12.12.5.1. Creating a Syntax Validation Task Using the dsconf schema validate-syntax Command

Use the dsconf schema validate-syntax command to create a syntax validation task. For example, to create a task that validates the syntax of all values in the ou=People,dc=example,dc=com sub-tree which match the (objectclass=inetorgperson) filter, enter:
# dsconf -D "cn=Directory Manager" ldap://server.example.com schema validate-syntax -f '(objectclass=inetorgperson)' ou=People,dc=example,dc=com

12.12.5.2. Creating a Syntax Validation Task Using a cn=tasks Entry

The cn=tasks,cn=config entry in the Directory Server configuration is a container entry for temporary entries the server uses to manage tasks.

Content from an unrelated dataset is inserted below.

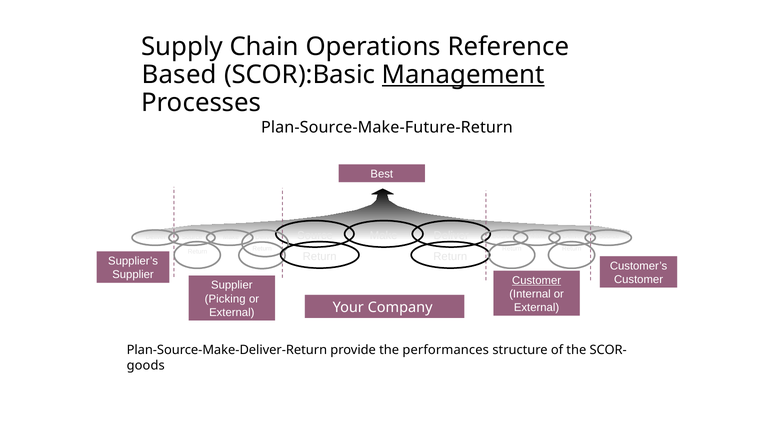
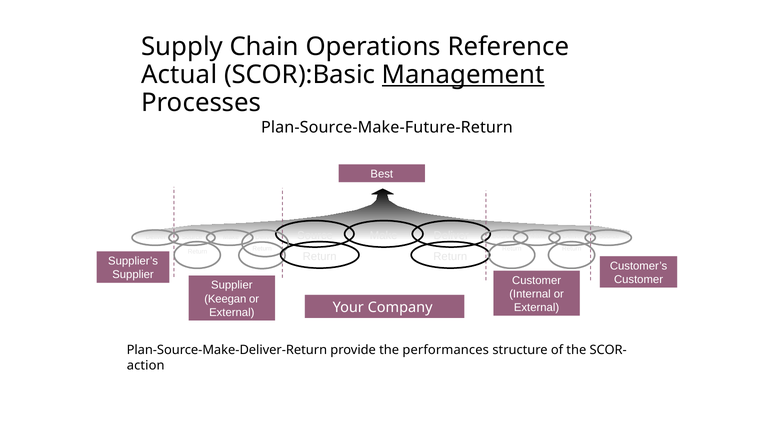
Based: Based -> Actual
Customer at (537, 281) underline: present -> none
Picking: Picking -> Keegan
goods: goods -> action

To initiate a syntax validation operation, create a task in the cn=syntax validate,cn=tasks,cn=config entry.
For example, to create a task that validates the syntax of all values in the ou=People,dc=example,dc=com sub-tree which match the (objectclass=inetorgperson) filter:
# ldapadd -D "cn=Directory Manager" -W -p 389 -h server.example.com -x

dn: cn=example_syntax_validate,cn=syntax validate,cn=tasks,cn=config
objectclass: extensibleObject
cn: cn=example_syntax_validate
basedn: ou=People,dc=example,dc=com
filter: (objectclass=inetorgperson)
When the task is completed, the entry is removed from the directory configuration.
For further details, about the cn=syntax validate,cn=tasks,cn=config entry, see the cn=schema reload task section in the Red Hat Directory Server Configuration, Command, and File Reference.